▶ **WORK ITEM**
Return every line of the data that contains the string "Immobilier".

**********

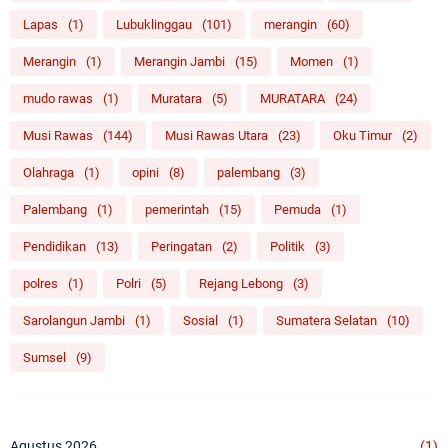
Lapas
(1)
Lubuklinggau
(101)
merangin
(60)
Merangin
(1)
Merangin Jambi
(15)
Momen
(1)
mudo rawas
(1)
Muratara
(5)
MURATARA
(24)
Musi Rawas
(144)
Musi Rawas Utara
(23)
Oku Timur
(2)
Olahraga
(1)
opini
(8)
palembang
(3)
Palembang
(1)
pemerintah
(15)
Pemuda
(1)
Pendidikan
(13)
Peringatan
(2)
Politik
(3)
polres
(1)
Polri
(5)
Rejang Lebong
(3)
Sarolangun Jambi
(1)
Sosial
(1)
Sumatera Selatan
(10)
Sumsel
(9)
Agustus 2026
(1)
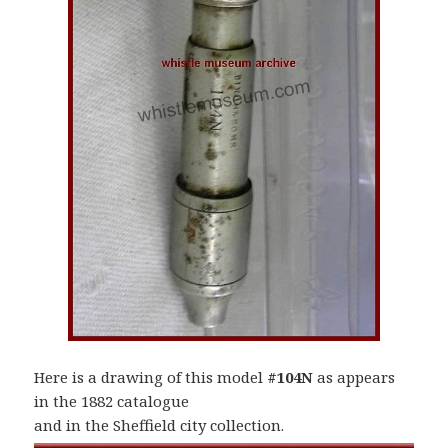
Here is a drawing of this model
#104N
as appears
in the 1882 catalogue
and in the Sheffield city collection.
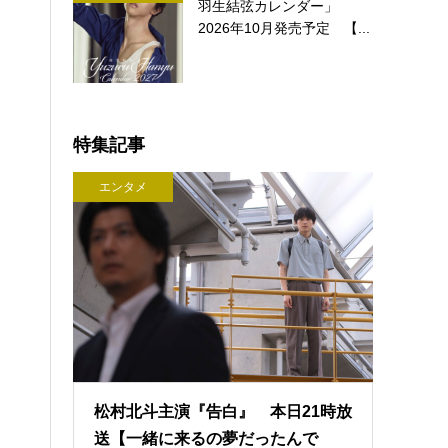
羽生結弦カレンダー」
2026年10月発売予定 【...
特集記事
エンタメ
松村北斗主演『告白』 本日21時放
送【一緒に来るの夢だったんで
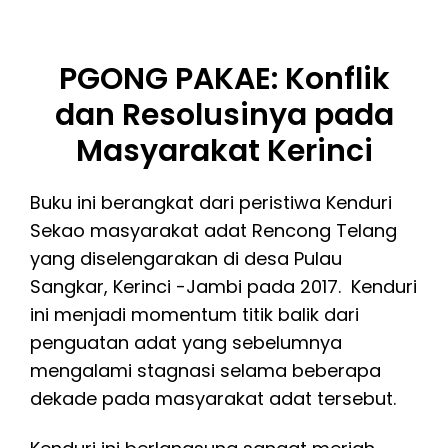
PGONG PAKAE: Konflik
dan Resolusinya pada
Masyarakat Kerinci
Buku ini berangkat dari peristiwa Kenduri
Sekao masyarakat adat Rencong Telang
yang diselengarakan di desa Pulau
Sangkar, Kerinci -Jambi pada 2017. Kenduri
ini menjadi momentum titik balik dari
penguatan adat yang sebelumnya
mengalami stagnasi selama beberapa
dekade pada masyarakat adat tersebut.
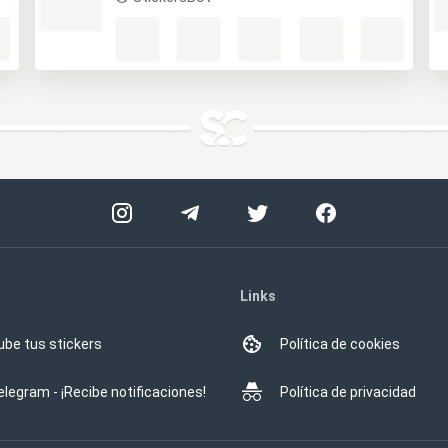
Links
ube tus stickers
Política de cookies
elegram - ¡Recibe notificaciones!
Política de privacidad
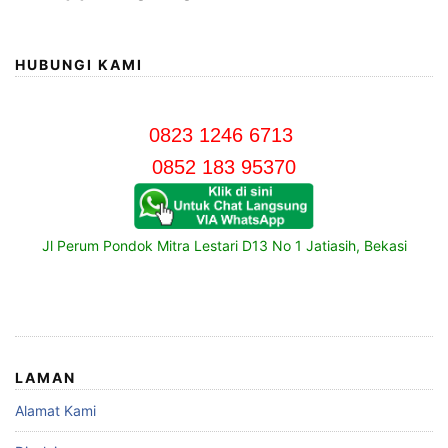
HUBUNGI KAMI
0823 1246 6713
0852 183 95370
Jl Perum Pondok Mitra Lestari D13 No 1 Jatiasih, Bekasi
LAMAN
Alamat Kami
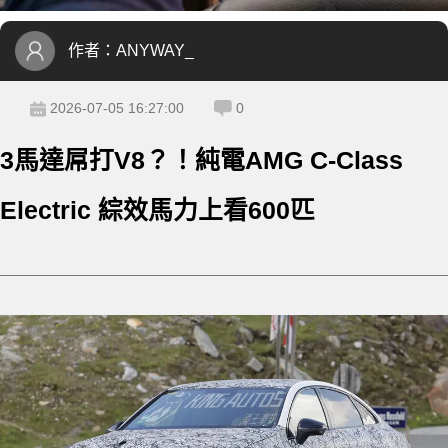
作者：
ANYWAY_
2026-07-05 16:27:00
0
3馬達屌打V8？！純電AMG C-Class
Electric 綜效馬力上看600匹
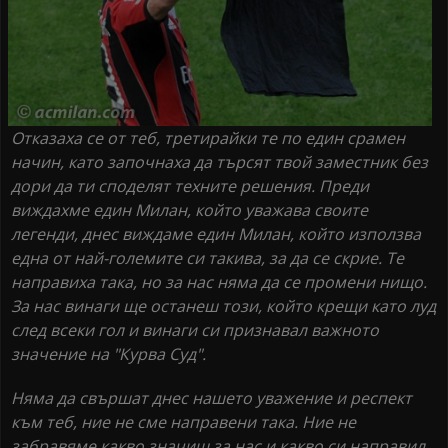
Отказаха се от теб, третирайки те по един срамен
начин, като започнаха да търсят твой заместник без
дори да ти споделят техните решения. Преди
виждахме един Милан, който уважава своите
легенди, днес виждаме един Милан, който използва
една от най-големите си такива, за да се скрие. Те
направиха така, но за нас няма да се промени нищо.
За нас винаги ще останеш този, който крещи като луд
след всеки гол и винаги си признавал важното
значение на "Курва Суд".
Няма да свършат днес нашето уважение и респект
към теб, ние не сме направени така. Ние не
забравяме какво значиш за нас и какво си направил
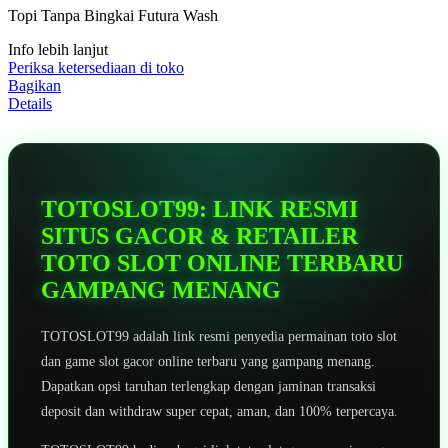
5
Topi Tanpa Bingkai Futura Wash
bintang,
nilai
Info lebih lanjut
rating
rata-
Periksa ketersediaan di toko
rata.
Bagikan
Read
Details
13
Reviews.
Tautan
halaman
yang
sama.
TOTOSLOT99: LINK RESMI
SITUS GACOR & RETAILER
TOTO SLOT ONLINE TERBARU
GAMPANG MENANG
TOTOSLOT99 adalah link resmi penyedia permainan toto slot
dan game slot gacor online terbaru yang gampang menang.
Dapatkan opsi taruhan terlengkap dengan jaminan transaksi
deposit dan withdraw super cepat, aman, dan 100% terpercaya.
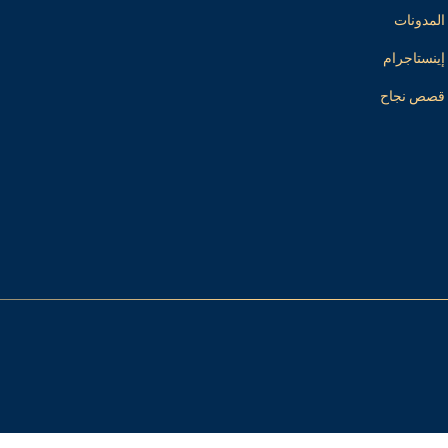
المدونات
إينستاجرام
قصص نجاح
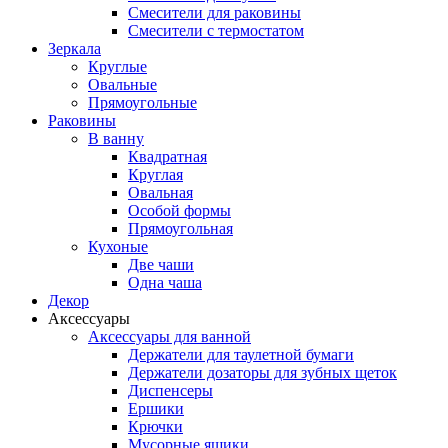
Смесители для раковины
Смесители с термостатом
Зеркала
Круглые
Овальные
Прямоугольные
Раковины
В ванну
Квадратная
Круглая
Овальная
Особой формы
Прямоугольная
Кухоные
Две чаши
Одна чаша
Декор
Аксессуары
Аксессуары для ванной
Держатели для таулетной бумаги
Держатели дозаторы для зубных щеток
Диспенсеры
Ершики
Крючки
Мусорные ящики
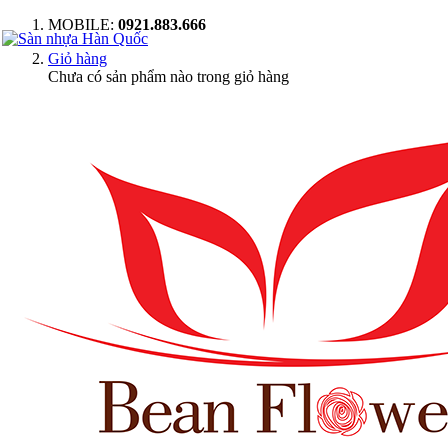
MOBILE:
0921.883.666
Giỏ hàng
Chưa có sản phẩm nào trong giỏ hàng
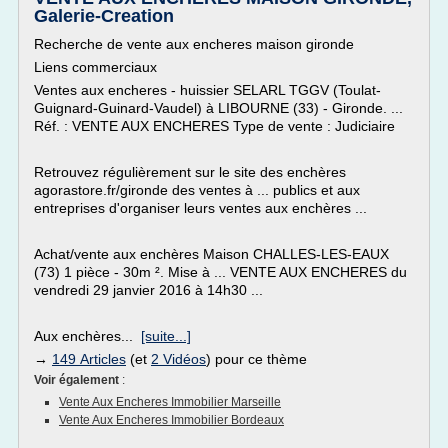
Galerie-Creation
Recherche de vente aux encheres maison gironde
Liens commerciaux
Ventes aux encheres - huissier SELARL TGGV (Toulat-
Guignard-Guinard-Vaudel) à LIBOURNE (33) - Gironde. ...
Réf. : VENTE AUX ENCHERES Type de vente : Judiciaire
Retrouvez régulièrement sur le site des enchères
agorastore.fr/gironde des ventes à ... publics et aux
entreprises d'organiser leurs ventes aux enchères ...
Achat/vente aux enchères Maison CHALLES-LES-EAUX
(73) 1 pièce - 30m ². Mise à ... VENTE AUX ENCHERES du
vendredi 29 janvier 2016 à 14h30 ...
Aux enchères...
[suite...]
→
149 Articles
(et
2 Vidéos
) pour ce thème
Voir également
:
Vente Aux Encheres Immobilier Marseille
Vente Aux Encheres Immobilier Bordeaux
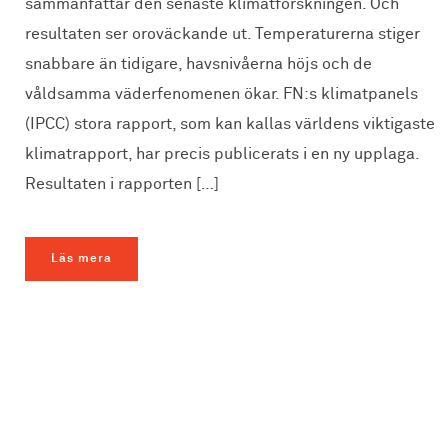
sammanfattar den senaste klimatforskningen. Och
resultaten ser oroväckande ut. Temperaturerna stiger
snabbare än tidigare, havsnivåerna höjs och de
våldsamma väderfenomenen ökar. FN:s klimatpanels
(IPCC) stora rapport, som kan kallas världens viktigaste
klimatrapport, har precis publicerats i en ny upplaga.
Resultaten i rapporten […]
Läs mera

**********

▶ **ANSWER TO THIS PROBLEM**
Vente Aux Encheres Immobilier Marseille
Vente Aux Encheres Immobilier Bordeaux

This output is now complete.